Social media was and still is the marketer’s darling due to its flexibility, its advanced personalization capabilities, and the ability to create diverse interactions (e.g. surveys, contests, etc.). But one of the major challenges that brands find in social media is the “dilution in reach”. In 2012, a Facebook post on a company’s page would reach a mere 16% of  their audience. In 2016, the Facebook Newsroom announced changes in their organic reach which would lower brand/company  posts’ reach down to 2%, making all of the brand’s investment in growing an audience let’s say, “challenging to leverage”. It’s true that chatbots (such as the ones from Facebook), “live” inside the social media platform, however once the connection/subscription occurs, Facebook (as of today) will not limit the amount of interactions or the “reach”. You can potentially upload any message that you want and it will be carried by millions of chatbots without any delusion.

  • Chatbot Similarities
    • Enrollment/subscription – very similar to liking a brand’s page, the user can find the brand’s chatbot on Facebook Messenger, thereby adding the chatbot as a contact. The enrolment can also be triggered by a simple URL which means that it can be done by clicking an ad or any other online promotional method.
    • Interaction – social media can be very flexible in terms of the interaction level. From likes, comments, shares, surveys, games, buy now buttons, etc., this medium is constantly evolving and will not stop any time soon. Likewise, chatbots can be implemented with varying levels of interaction. A chatbot can even interface with back-end systems, such as CRM, ERP, etc. to provide extremely personalized and relevant information and even perform a wide variety of tasks.
  • Chatbot advantages
    • Reach – as mentioned above, as of today there are no restrictions in terms of the reach. Every message that a chat generates will reach its destination without the need to pay for its promotion. This solves a major challenge while providing more or less the same level of interaction and content that the social media platform provides.
    • Notifications – although Facebook provides notifications on new content, notifications are not generated on every post. Facebook Messenger on the other hand, opens a “chat head” every time a new message is generated. This type of notification appears as an overlay on the screen and is extremely difficult to ignore.

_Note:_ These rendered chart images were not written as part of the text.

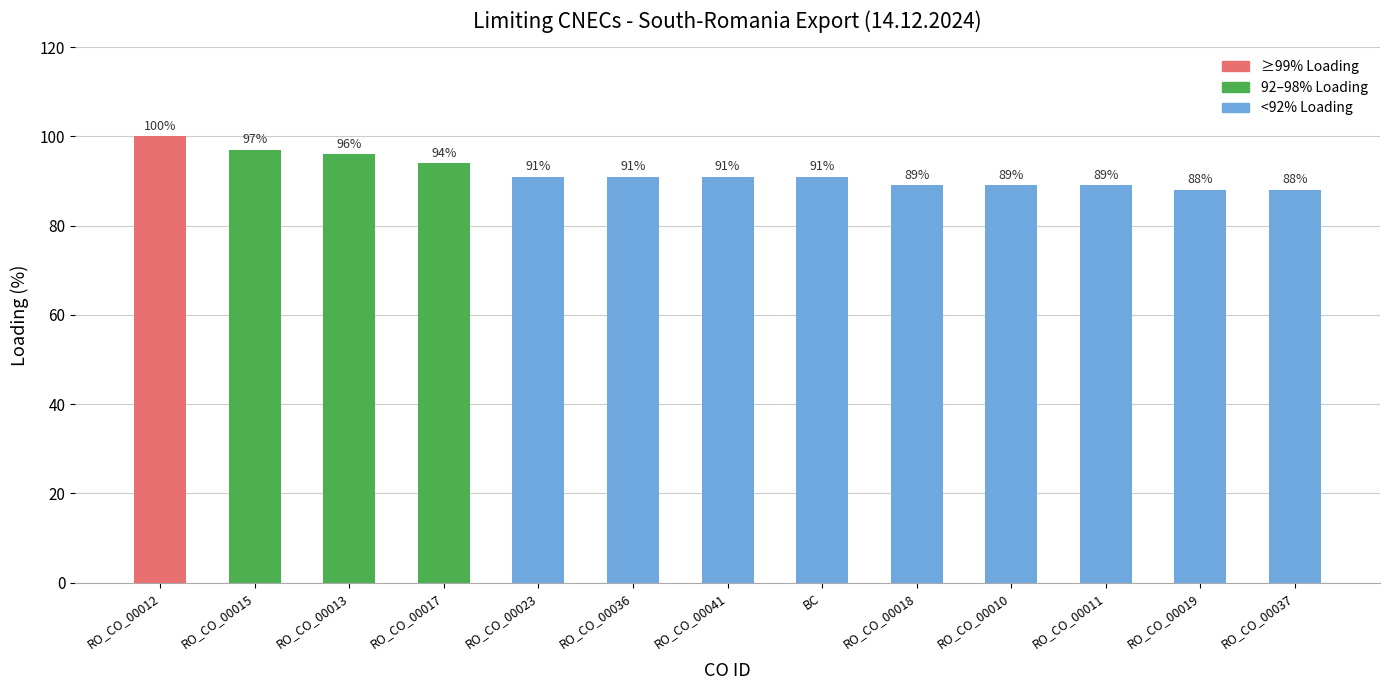

What is the approximate value at RO_CO_00012?

100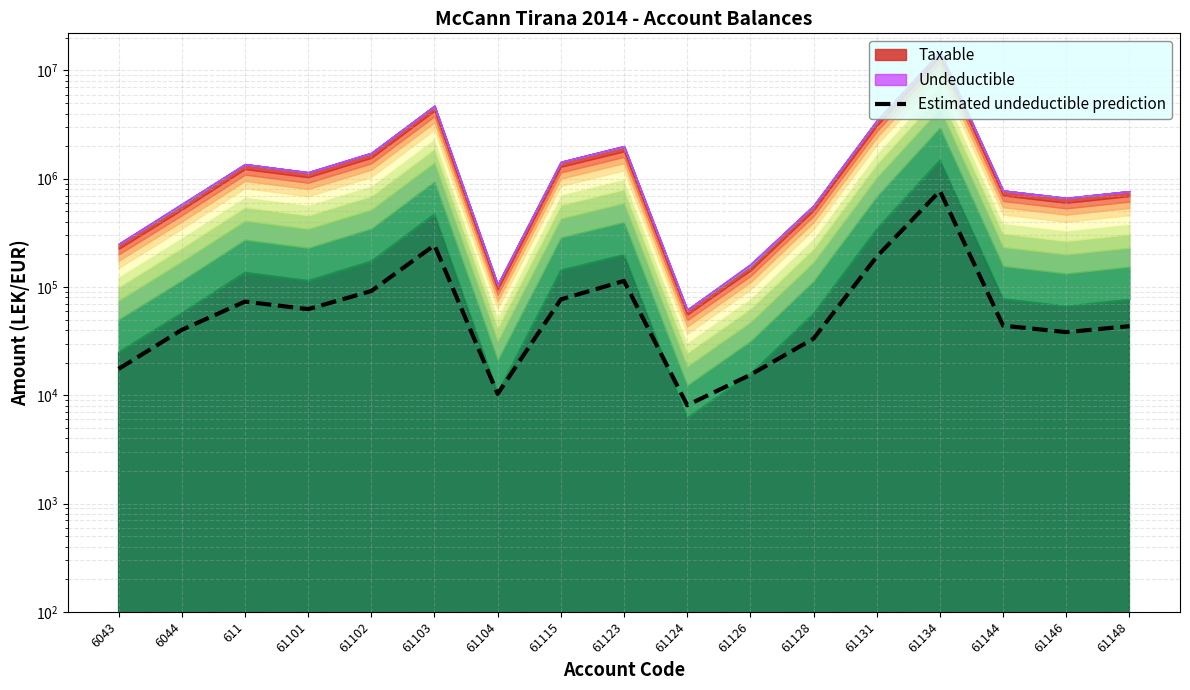

What is the maximum value shown in the chart?

771042.5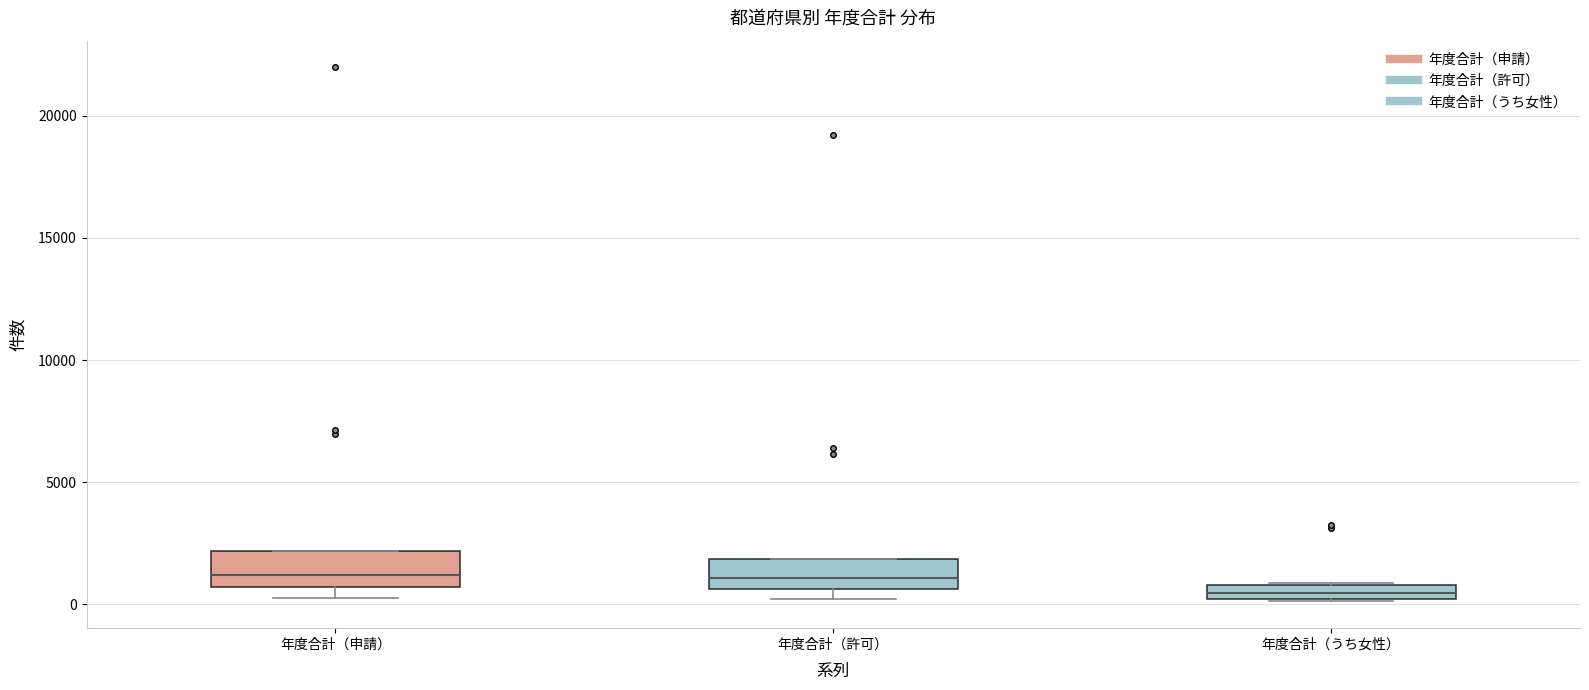

Where is the upper edge of the box for 年度合計（申請） on the y-axis? The values are not printed on the chart, so give them approximately, as read against the axis.

2000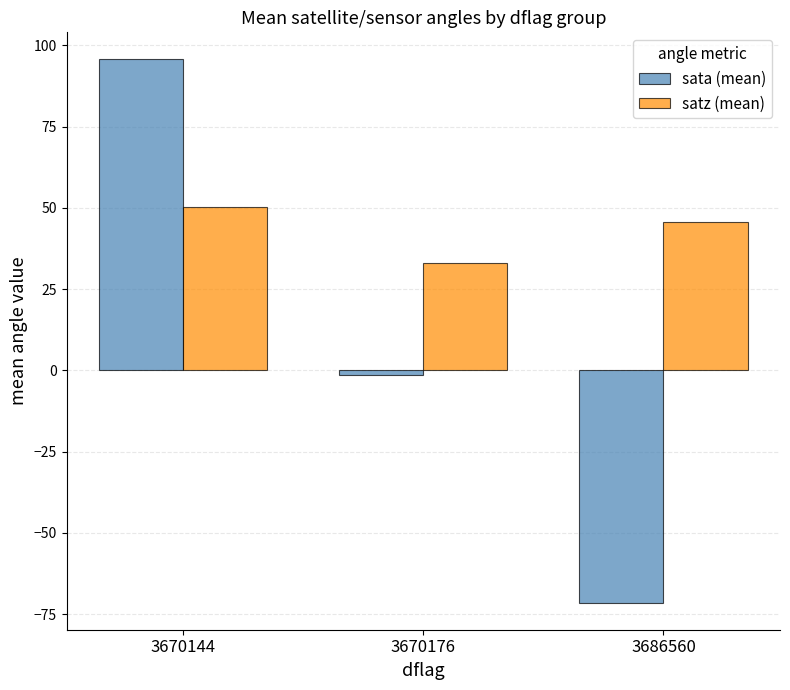

Is the value of sata (mean) at 3686560 greater than the value of satz (mean) at 3670176?

No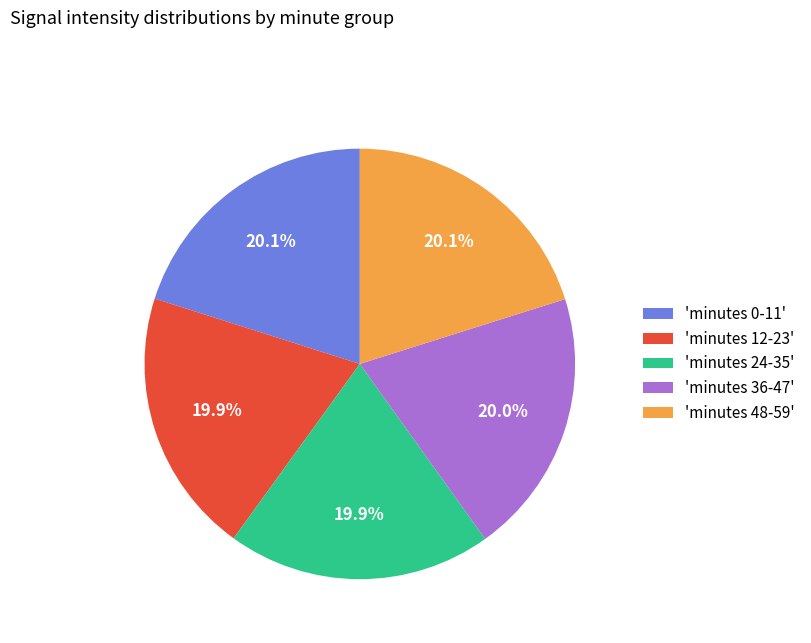

How many segments does this pie chart have?

5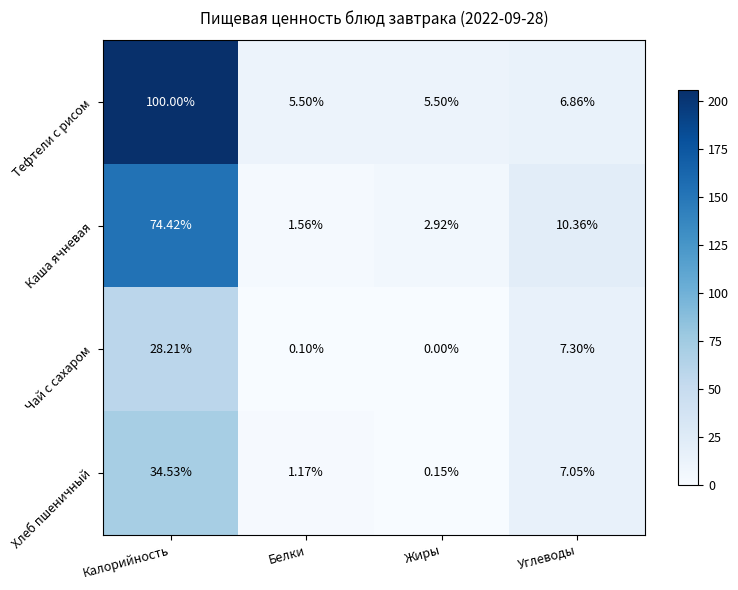

Where is Каша ячневая nearest to the value 37?

Углеводы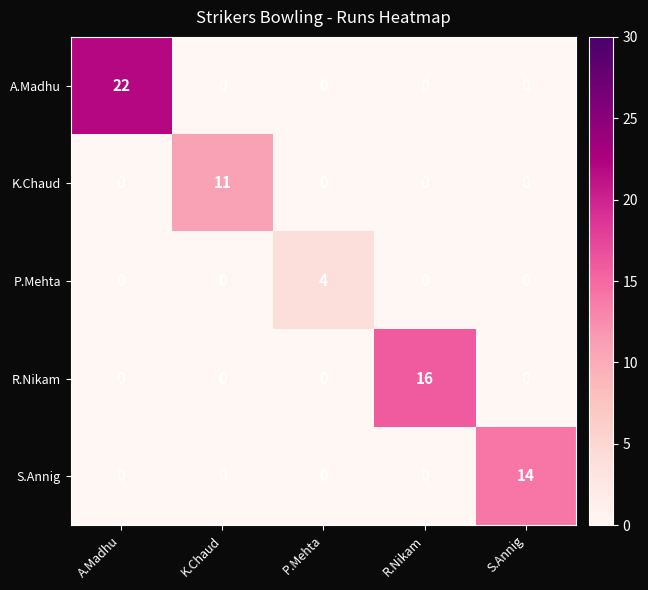

Which series has the largest total across all categories?

A.Madhu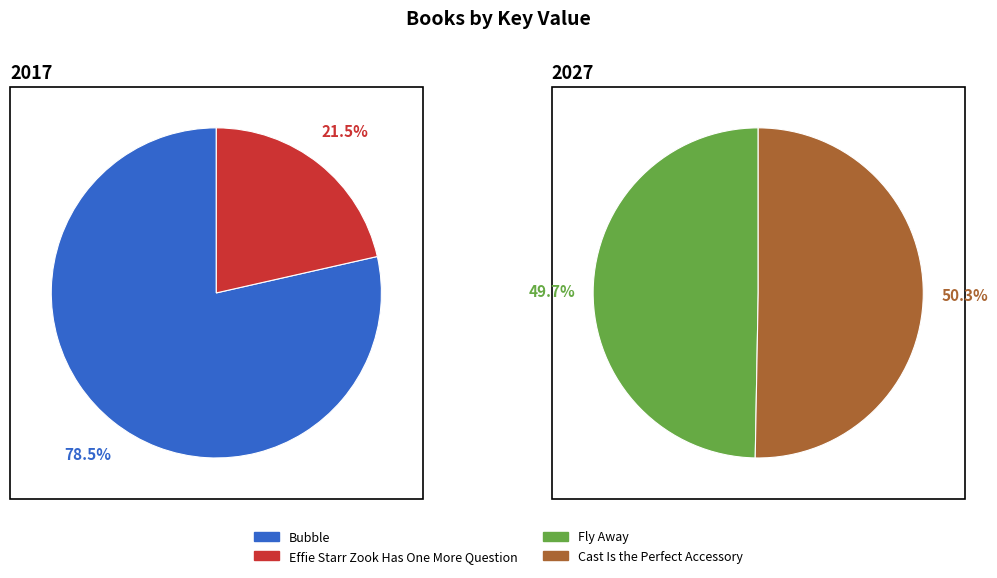

What is the ratio of the value at Fly Away to the value at Cast Is the Perfect Accessory?

1.0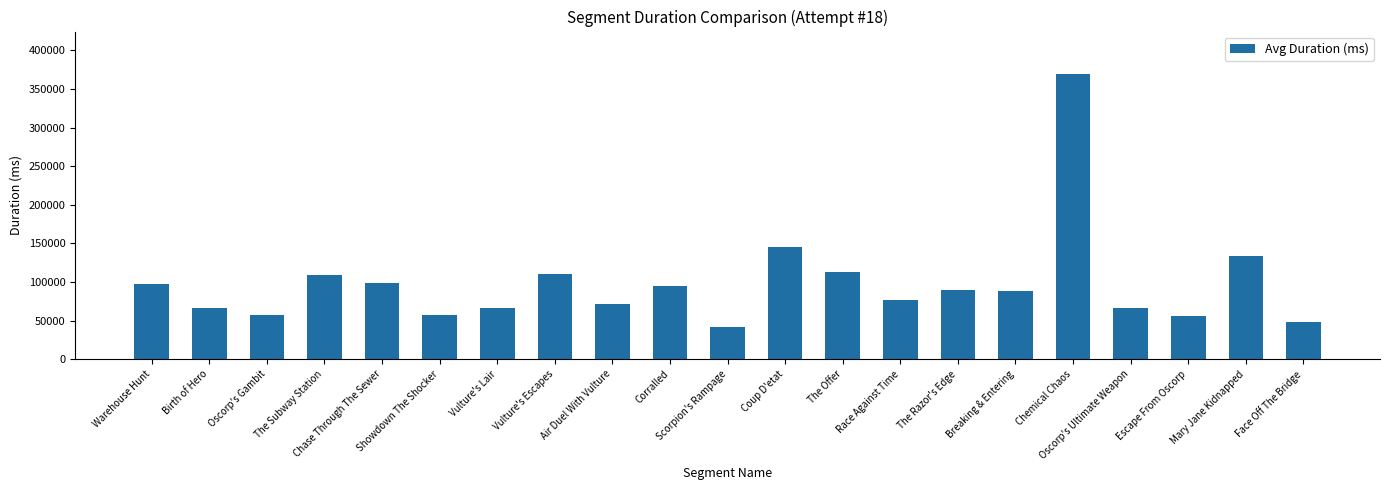

What is the greatest value displayed?

369098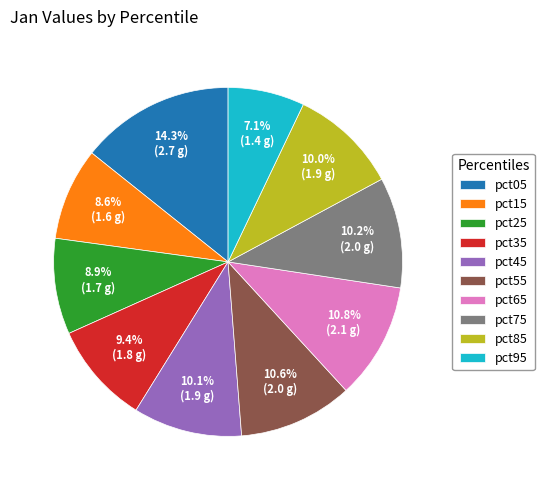

Do pct25 and pct15 together represent more than half of the pie?

No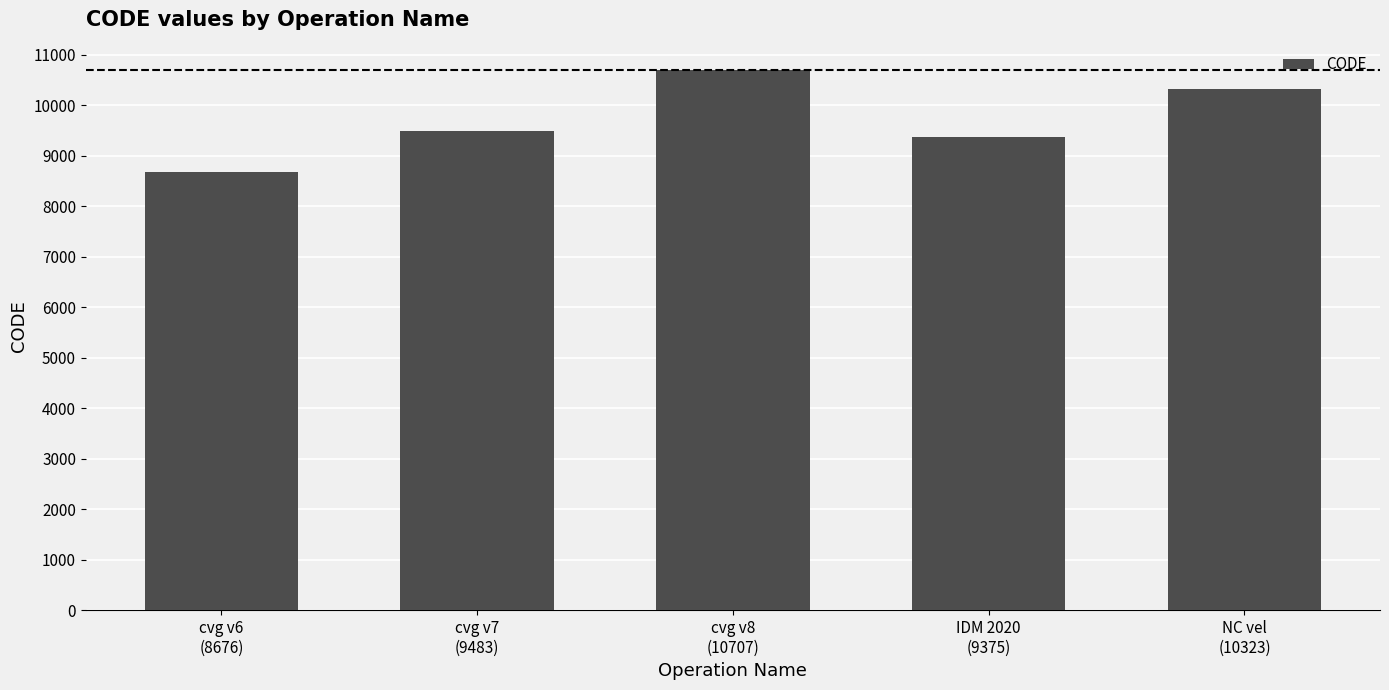

What is the maximum value shown in the chart?

10707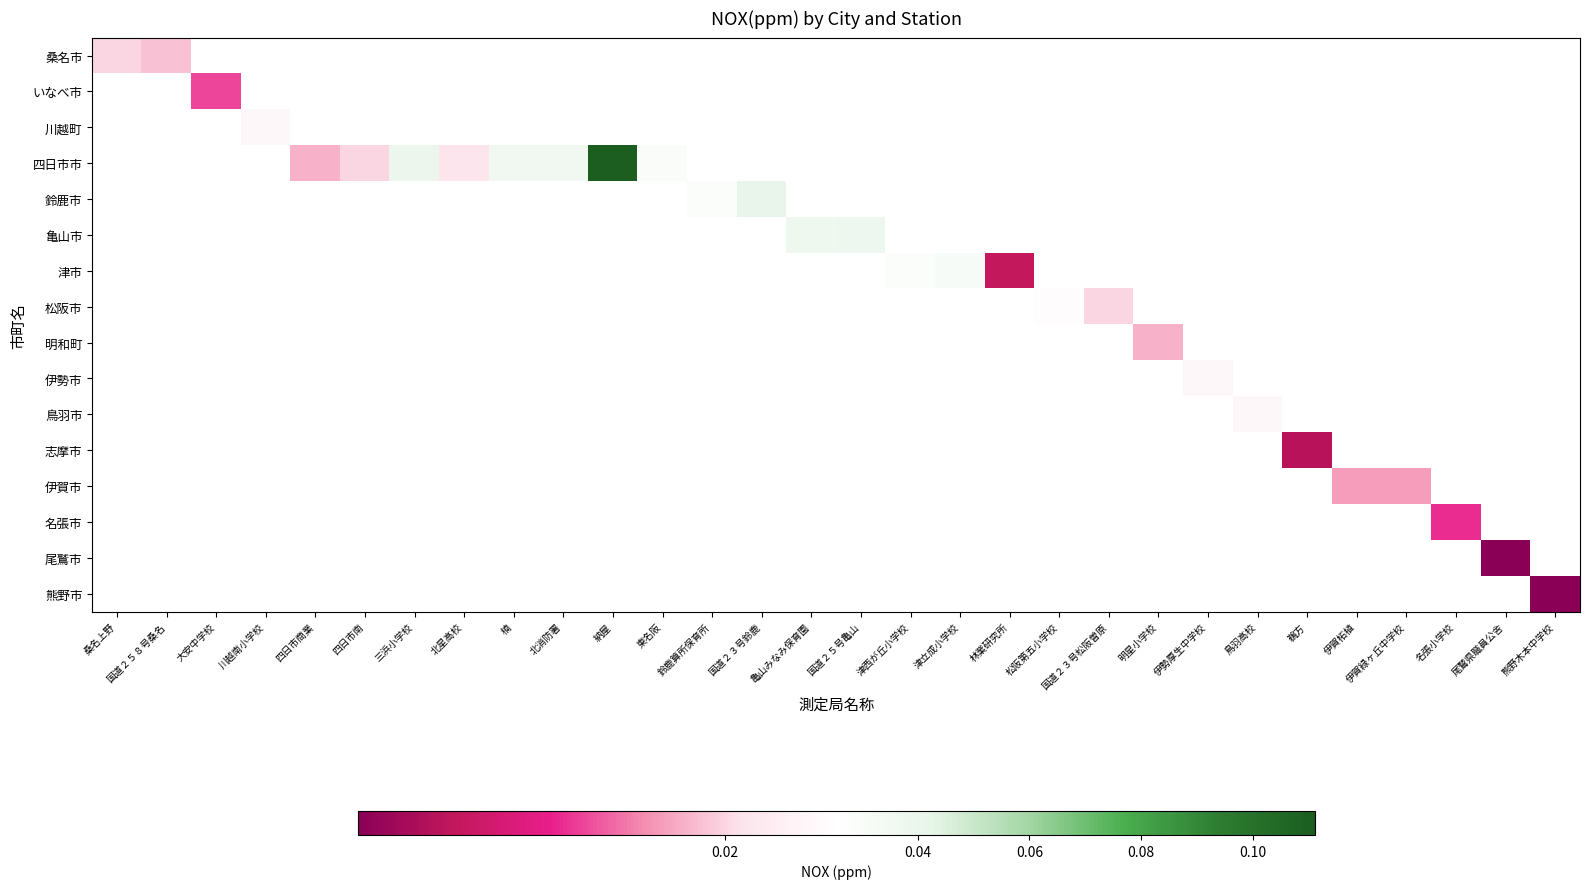

Is the value of 志摩市 at 鵜方 greater than the value of 鈴鹿市 at 国道２５８号桑名?

No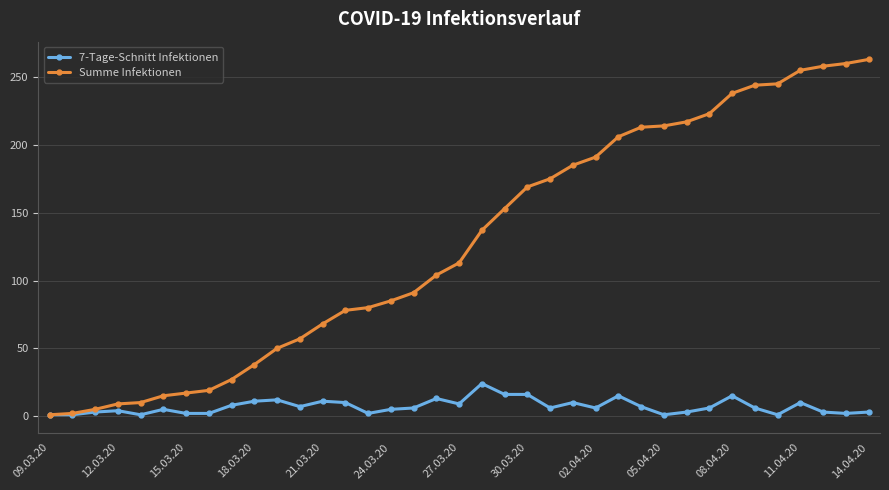

What is the greatest value displayed?

263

    • Brand personification – chatbots can embody the brand’s persona. They can be configured to use the brand’s tone of voice and carry the brand’s approach. This creates a deeper level of intimacy – of getting to know the “brand persona” that is unlike any other medium.

As we have shown, chatbots are like a “superfood” of marketing channels. They are a great content distribution platform; they are immediate and difficult to ignore; they can represent a brand’s personality; and they are a direct line of communication to your audience. Most importantly, they are a bi-directional line to them. As such, chatbots can compliment each channel and at a minimum, be used to overcome their drawbacks.